Stored entries:
* BEGIN *
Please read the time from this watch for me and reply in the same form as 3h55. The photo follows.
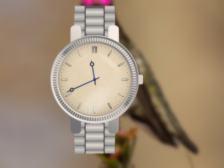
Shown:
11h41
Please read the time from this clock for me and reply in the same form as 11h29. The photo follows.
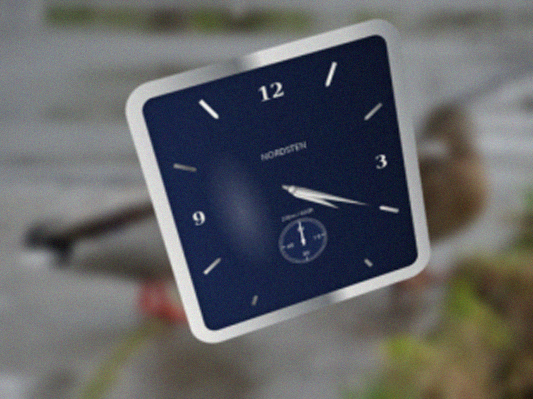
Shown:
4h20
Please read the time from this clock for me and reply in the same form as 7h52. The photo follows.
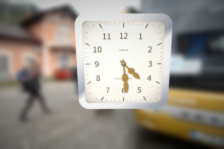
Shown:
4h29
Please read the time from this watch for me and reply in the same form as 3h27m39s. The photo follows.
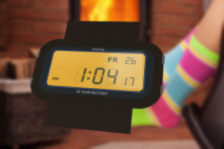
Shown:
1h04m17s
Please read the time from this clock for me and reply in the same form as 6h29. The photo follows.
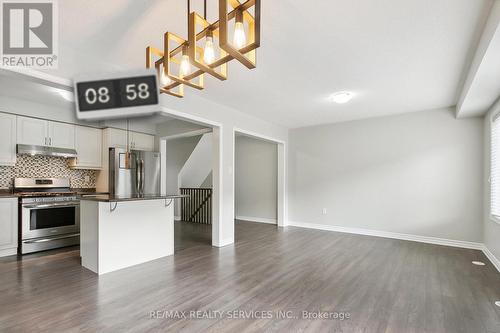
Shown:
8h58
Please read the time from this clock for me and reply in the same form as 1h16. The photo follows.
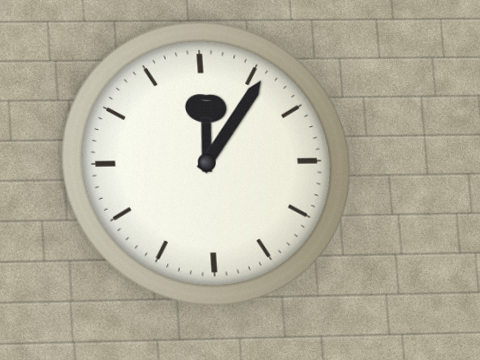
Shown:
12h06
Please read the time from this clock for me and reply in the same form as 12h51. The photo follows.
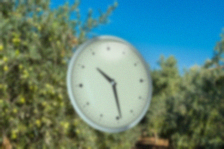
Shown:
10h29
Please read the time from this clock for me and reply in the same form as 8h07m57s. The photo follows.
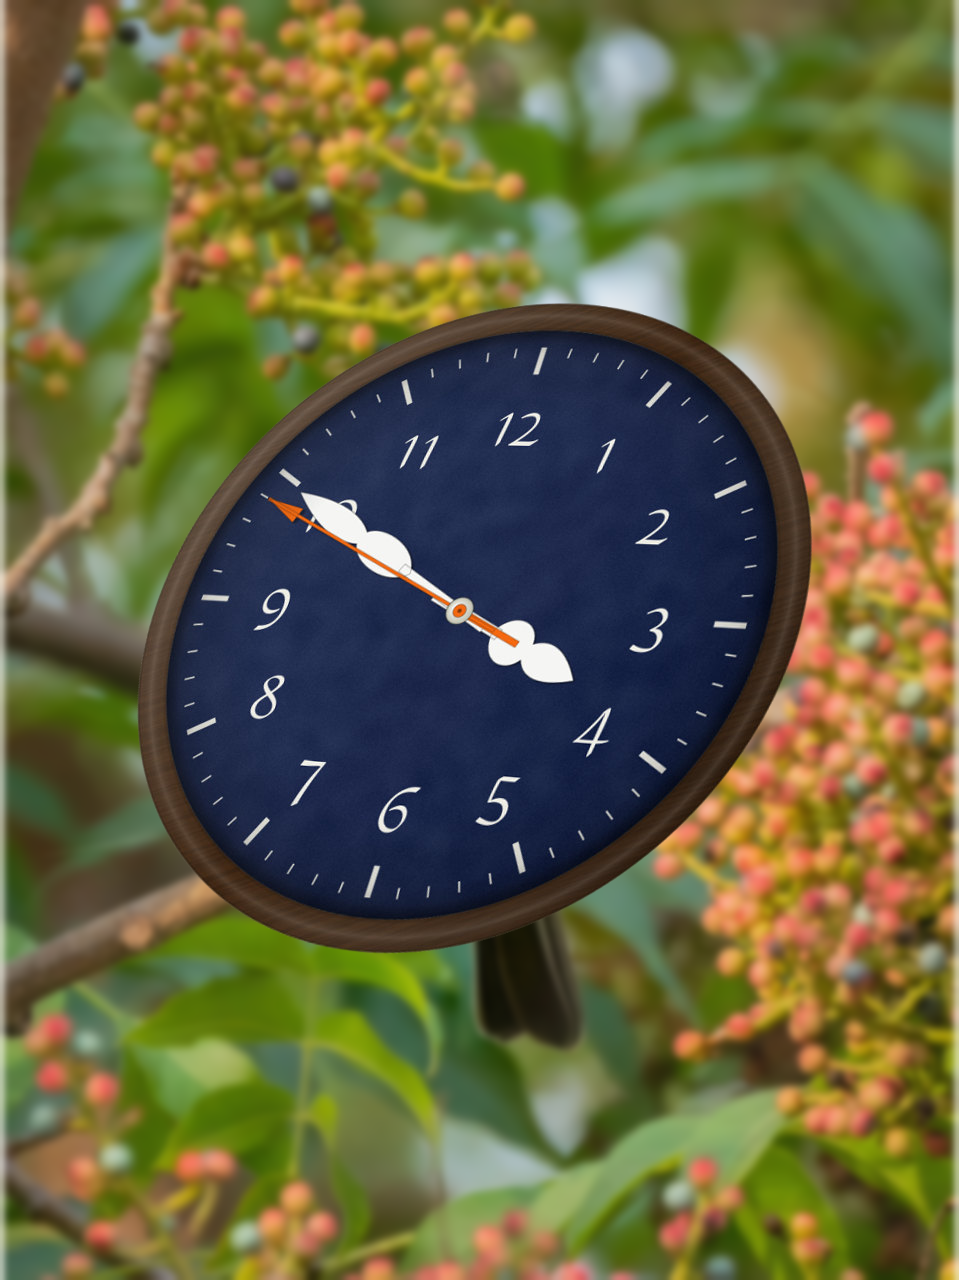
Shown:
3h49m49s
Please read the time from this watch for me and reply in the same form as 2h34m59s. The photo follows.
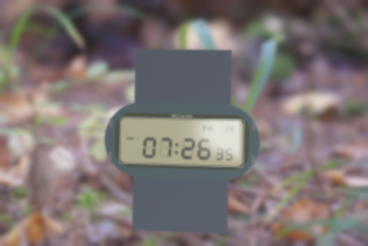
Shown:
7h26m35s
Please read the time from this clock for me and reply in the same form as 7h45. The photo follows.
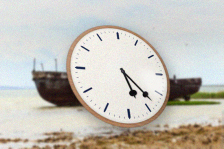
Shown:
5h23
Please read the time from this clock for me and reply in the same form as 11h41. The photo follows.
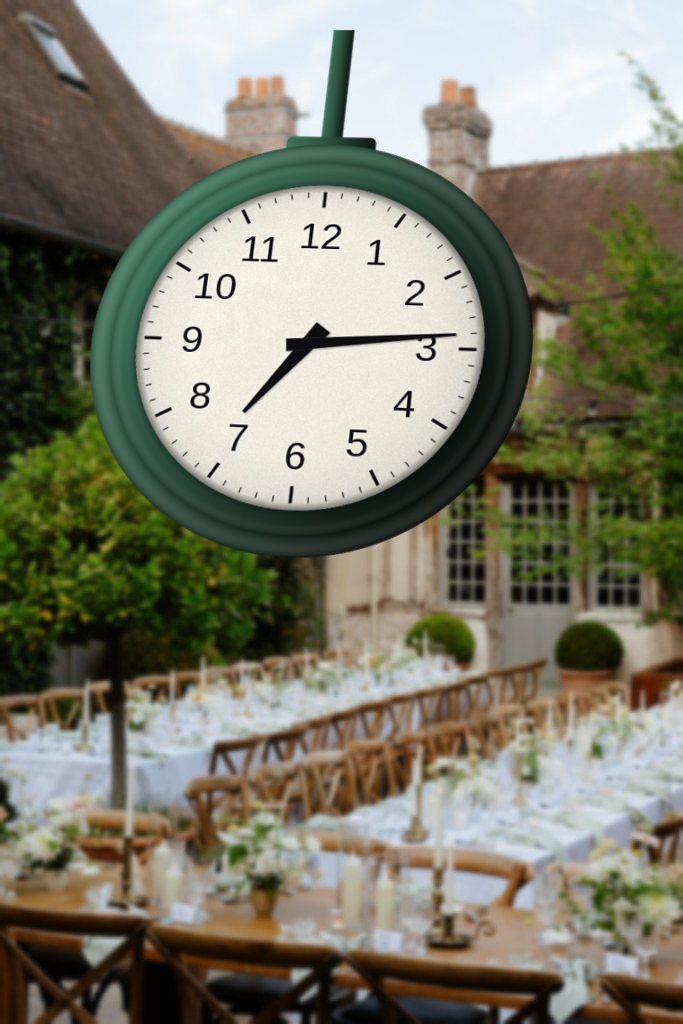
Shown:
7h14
* END *
* BEGIN *
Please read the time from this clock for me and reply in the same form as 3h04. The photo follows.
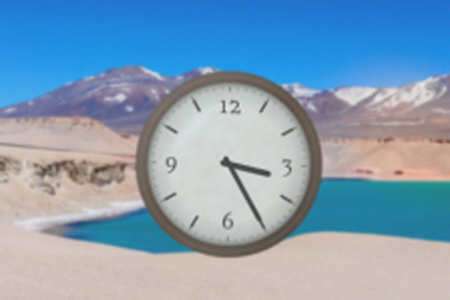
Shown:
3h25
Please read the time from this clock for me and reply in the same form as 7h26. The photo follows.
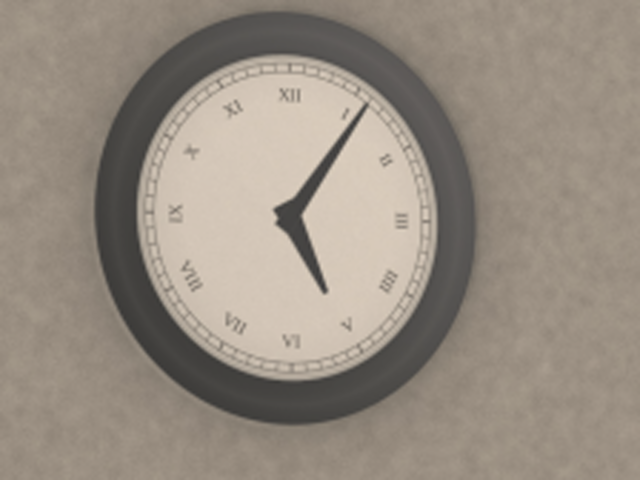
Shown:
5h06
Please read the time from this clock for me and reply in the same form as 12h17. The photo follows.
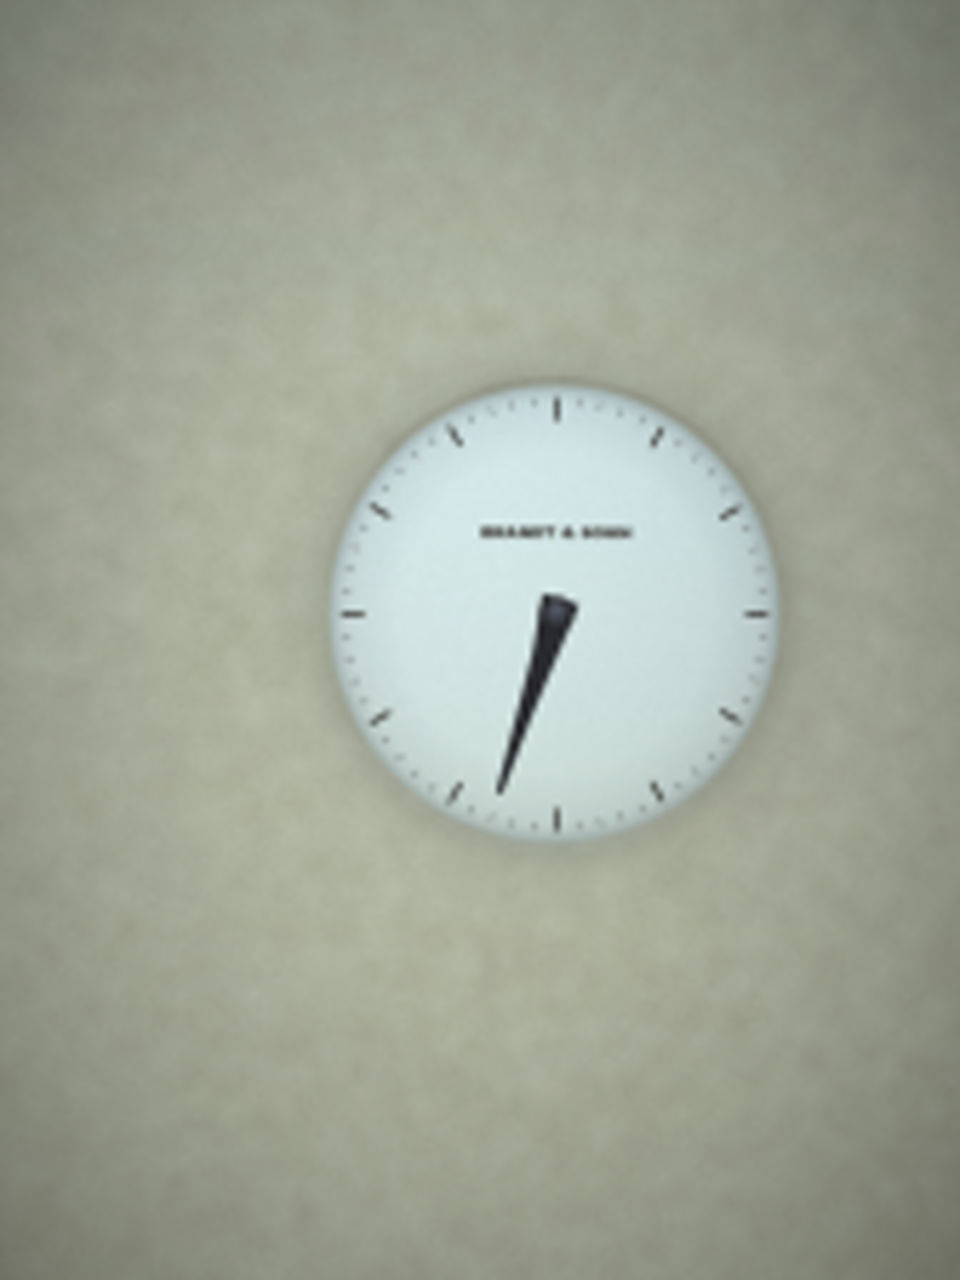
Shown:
* END *
_Written exercise_
How many lines in the records contain the word "clock", counting only matches in the same case? Reply with the number alone.

_Response to this exercise_
11